Text passage:
※
Ater yesterday's meeting, I have discussed this internally with my colleagues. Actually, what we are doing for the KYC Fill-in service is that, when we make contract with RPs for the KYC Fill-in API use, it is decided which parameters/attributes each RP (App client) will receive by the API call, based on each RP's requirement. Each RP's requirement for KYC Fill-in API is usually stable, and by this process, we conform to data-minimization concept.

As you know, the agreement on allowed scope is done in CAMARA during the onboarding process of the API consumer.
There is no direct contact between API producer and API consumer.
Detemining which scopes are allowed for an API consumer is the standard CAMARA onboarding process.
If KDDI wants to offer the API directly to API consumers, that is of course still possible, but I think that hurts the "spirit" of CAMARA. Together we are stronger.

So, our view is that for non-GDPR countries including Japan, the proposed 'atomized scope' may be too much, a kind of bother to API users, potentially creating some side effects e.g. it may result in a extremely long URL because of many scopes with percent-encoding. So we tend to be negative. But, at the same time, GDPR countries' circumstances are understandable.

Current URL limits are at about 4k, I think, which should fit even long lists of scopes.
But the API consumer can always POST the scopes in the OIDC authentication request which puts the parameters into the request body and URL length is not a problem. That is also preferable because URLs are logged but requests bodies are usually not logged. DT security demands that we have a good reason not to use POST.
※
Source data:

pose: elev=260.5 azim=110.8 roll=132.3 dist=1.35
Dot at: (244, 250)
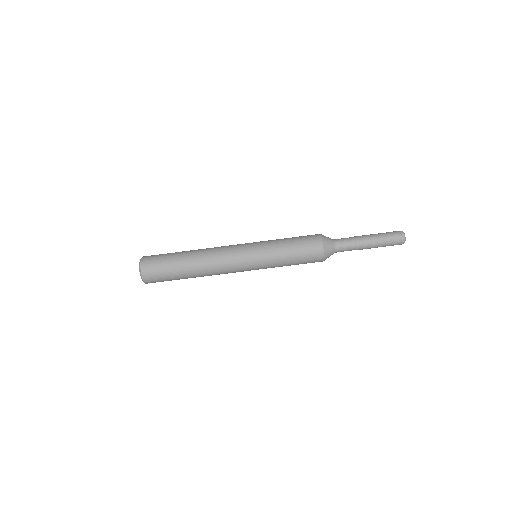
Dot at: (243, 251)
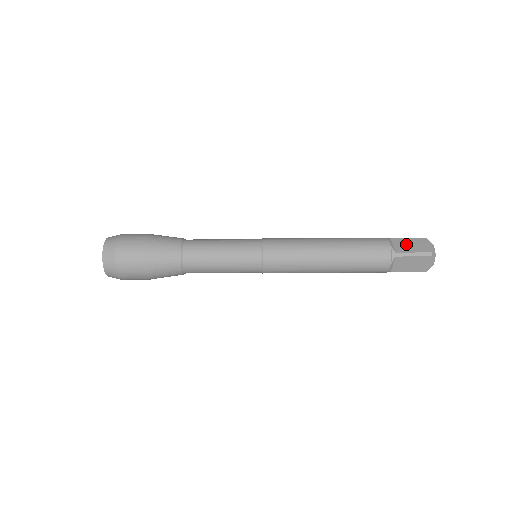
※
Problem requirements: Please copy out, word for word, the part of the API scope discussion above starting at "As you know, the" and ending at "circumstances are understandable.".

Answer for the task:
As you know, the agreement on allowed scope is done in CAMARA during the onboarding process of the API consumer.
There is no direct contact between API producer and API consumer.
Detemining which scopes are allowed for an API consumer is the standard CAMARA onboarding process.
If KDDI wants to offer the API directly to API consumers, that is of course still possible, but I think that hurts the "spirit" of CAMARA. Together we are stronger.

So, our view is that for non-GDPR countries including Japan, the proposed 'atomized scope' may be too much, a kind of bother to API users, potentially creating some side effects e.g. it may result in a extremely long URL because of many scopes with percent-encoding. So we tend to be negative. But, at the same time, GDPR countries' circumstances are understandable.